-- TASK MATERIAL follows --
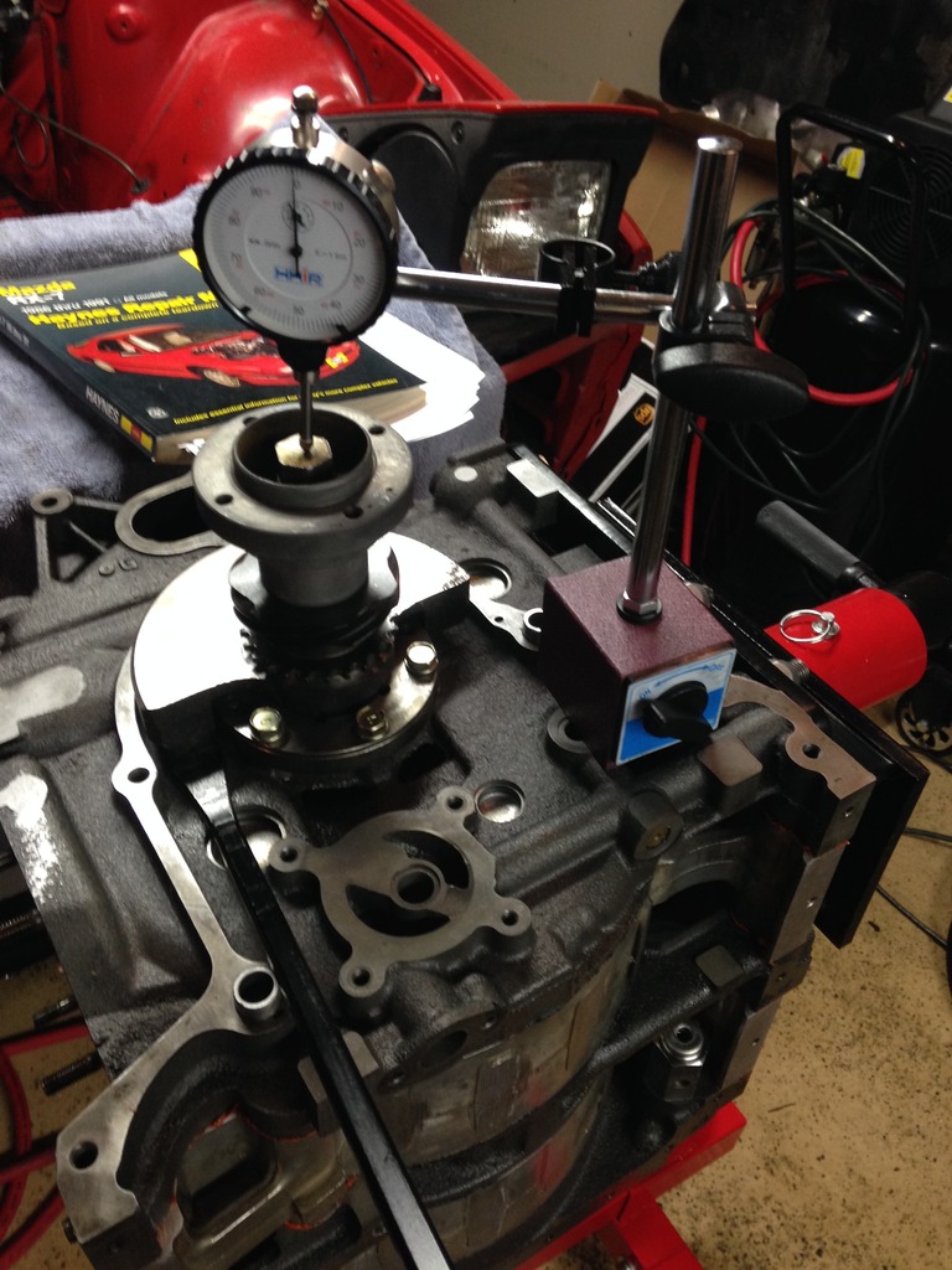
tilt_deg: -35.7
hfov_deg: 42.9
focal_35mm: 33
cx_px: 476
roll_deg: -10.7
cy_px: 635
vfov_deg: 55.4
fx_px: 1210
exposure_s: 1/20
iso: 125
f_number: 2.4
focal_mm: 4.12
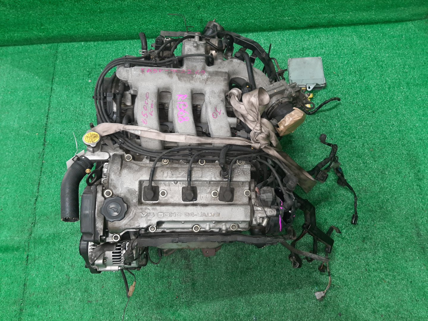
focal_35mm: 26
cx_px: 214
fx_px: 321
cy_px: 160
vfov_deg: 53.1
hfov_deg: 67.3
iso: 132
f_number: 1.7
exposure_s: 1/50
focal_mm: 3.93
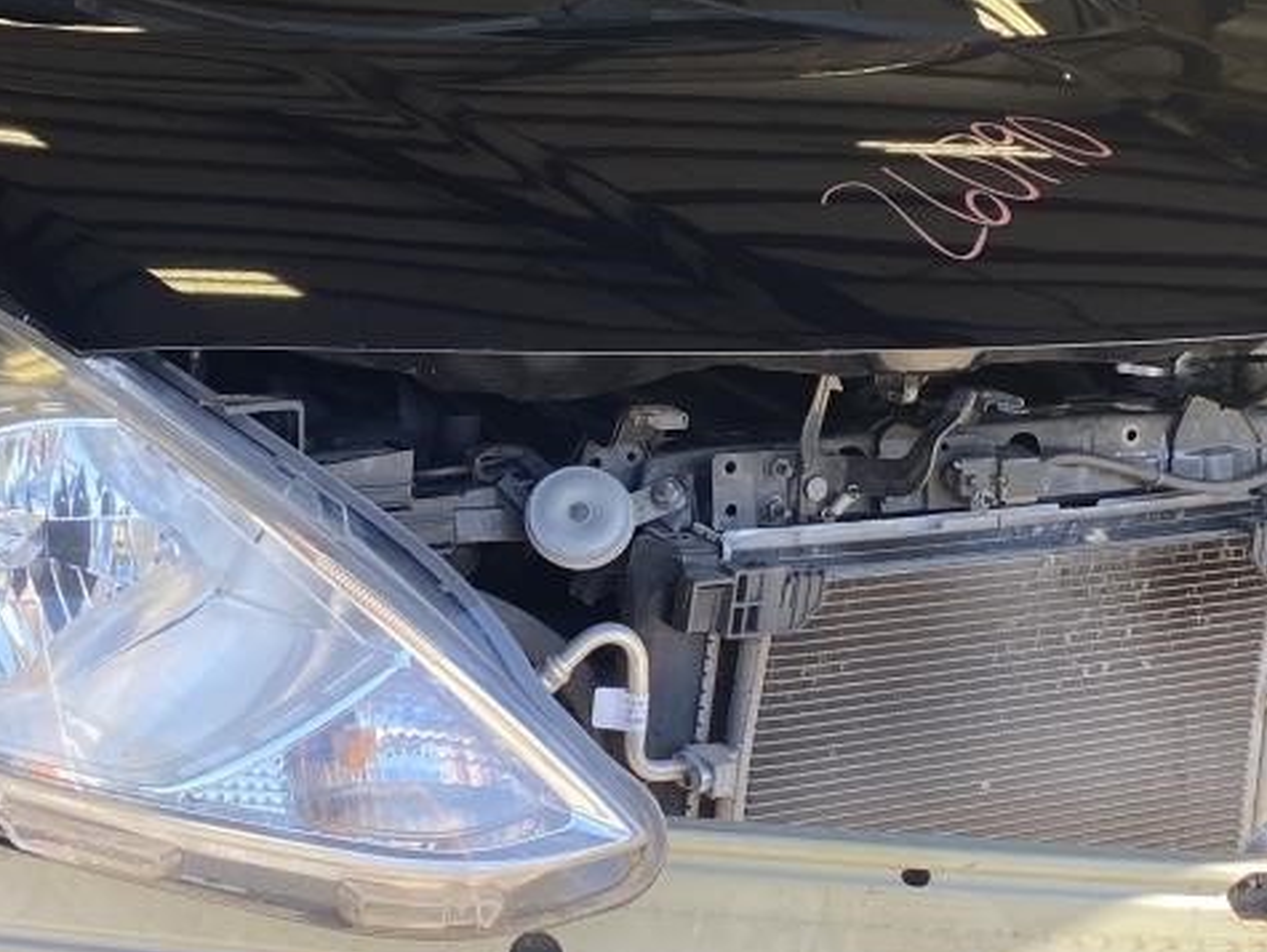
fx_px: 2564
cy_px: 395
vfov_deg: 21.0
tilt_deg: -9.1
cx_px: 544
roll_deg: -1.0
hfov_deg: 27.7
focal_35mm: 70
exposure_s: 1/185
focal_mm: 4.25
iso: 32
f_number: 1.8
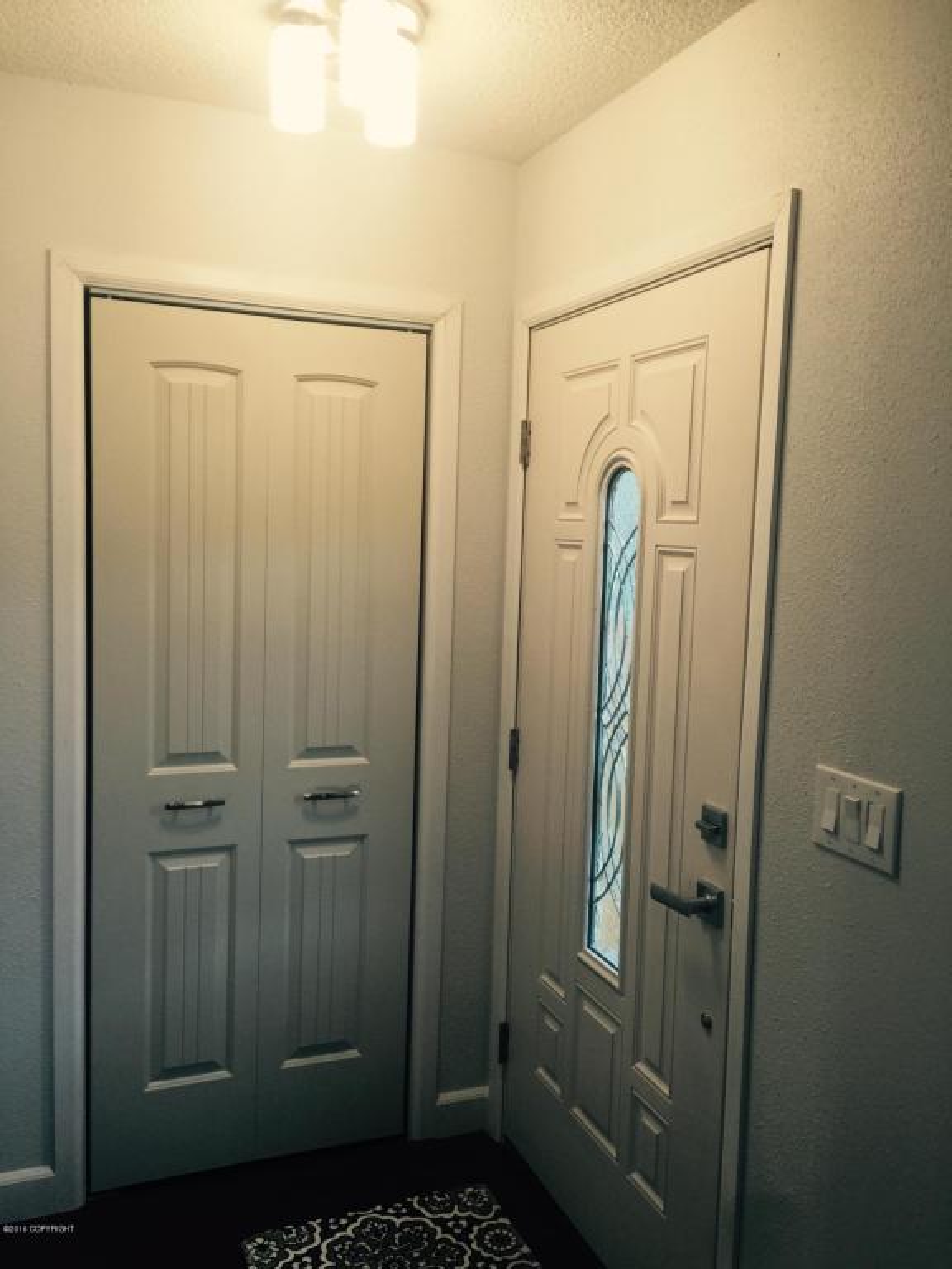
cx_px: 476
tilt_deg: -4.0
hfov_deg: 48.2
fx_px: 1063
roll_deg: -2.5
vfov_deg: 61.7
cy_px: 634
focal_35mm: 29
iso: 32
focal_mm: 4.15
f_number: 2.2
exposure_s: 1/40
-- TASK MATERIAL concluded --
-- TASK MATERIAL follows --
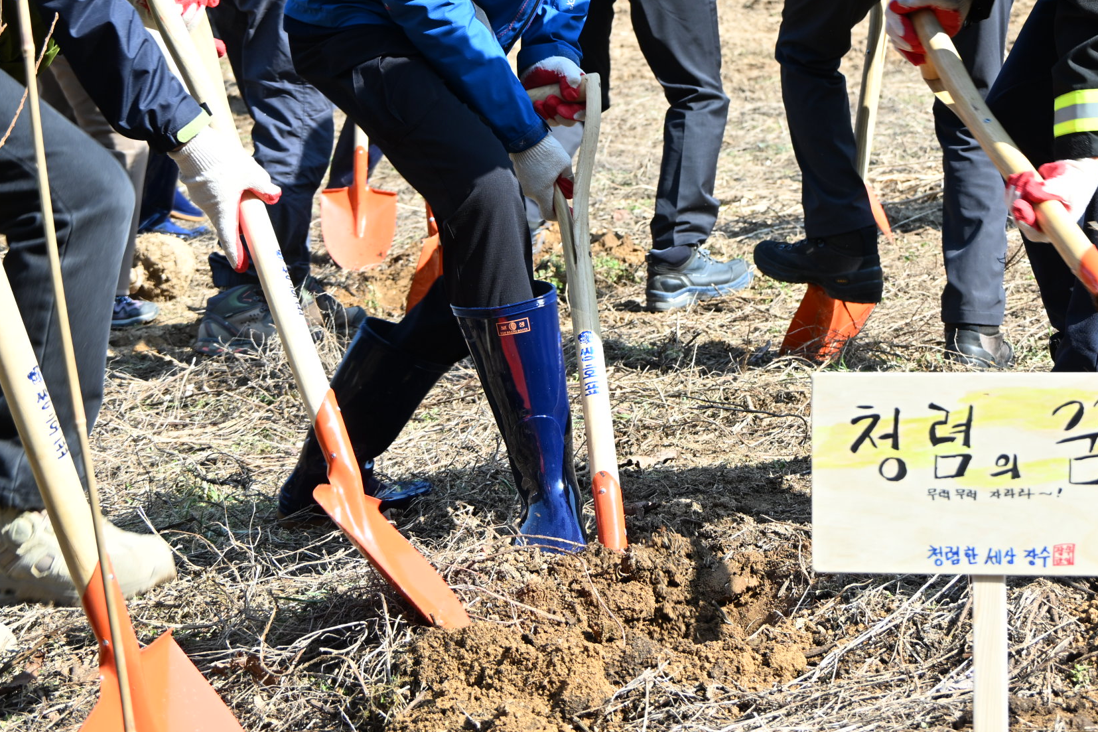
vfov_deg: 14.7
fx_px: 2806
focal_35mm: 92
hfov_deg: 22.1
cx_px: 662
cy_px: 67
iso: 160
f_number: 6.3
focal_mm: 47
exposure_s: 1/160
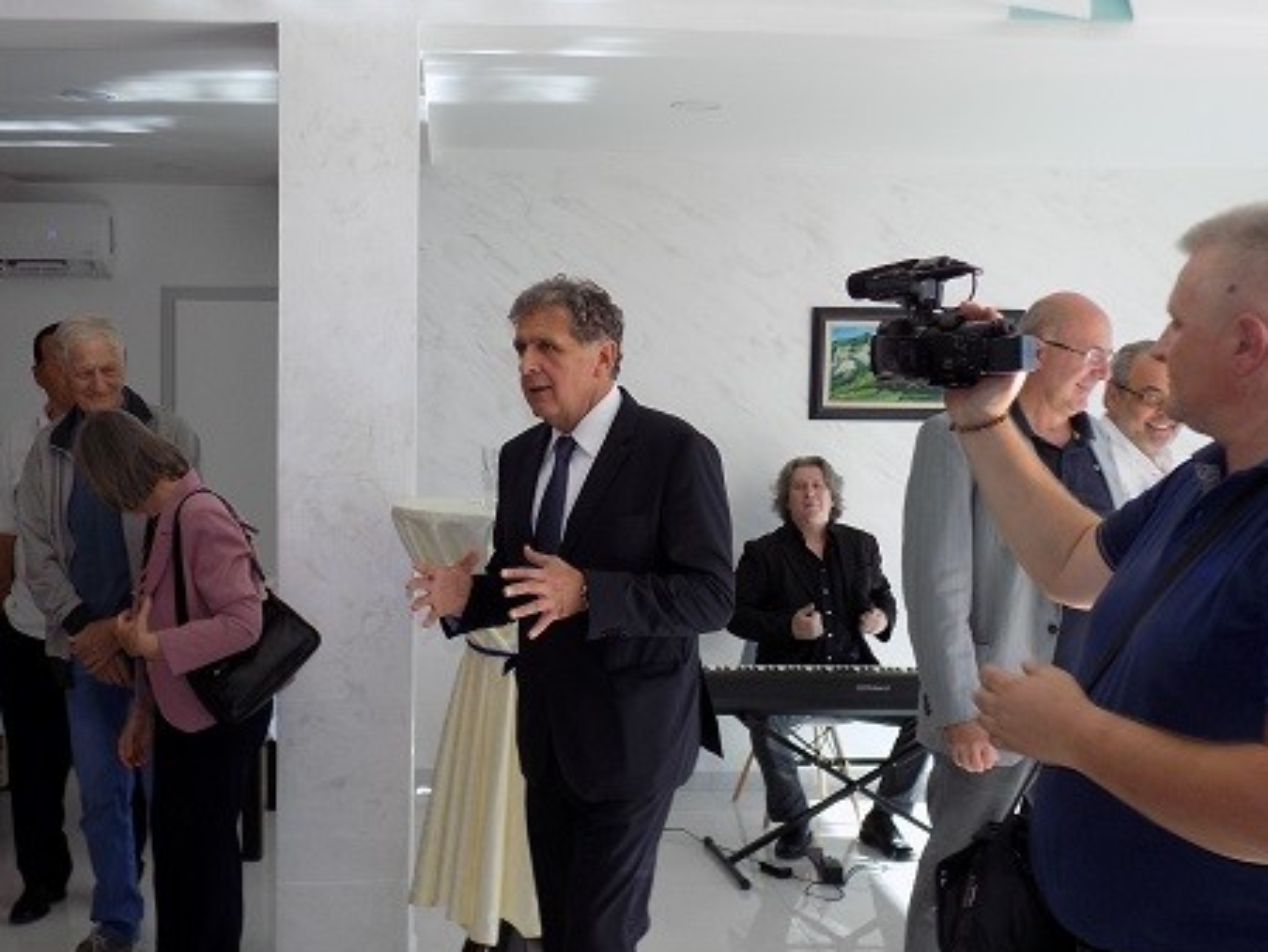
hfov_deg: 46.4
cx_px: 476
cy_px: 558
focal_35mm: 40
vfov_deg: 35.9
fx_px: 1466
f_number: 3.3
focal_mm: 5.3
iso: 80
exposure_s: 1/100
-- TASK MATERIAL concluded --
* WORK REQUIRED: Return the lines above from the one with "focal_35mm: 70" through the one with "exposure_s: 1/40", verbatim and nothing else. Omit every picture.

* ANSWER TO THIS PROBLEM:
focal_35mm: 70
exposure_s: 1/185
focal_mm: 4.25
iso: 32
f_number: 1.8
cx_px: 476
tilt_deg: -4.0
hfov_deg: 48.2
fx_px: 1063
roll_deg: -2.5
vfov_deg: 61.7
cy_px: 634
focal_35mm: 29
iso: 32
focal_mm: 4.15
f_number: 2.2
exposure_s: 1/40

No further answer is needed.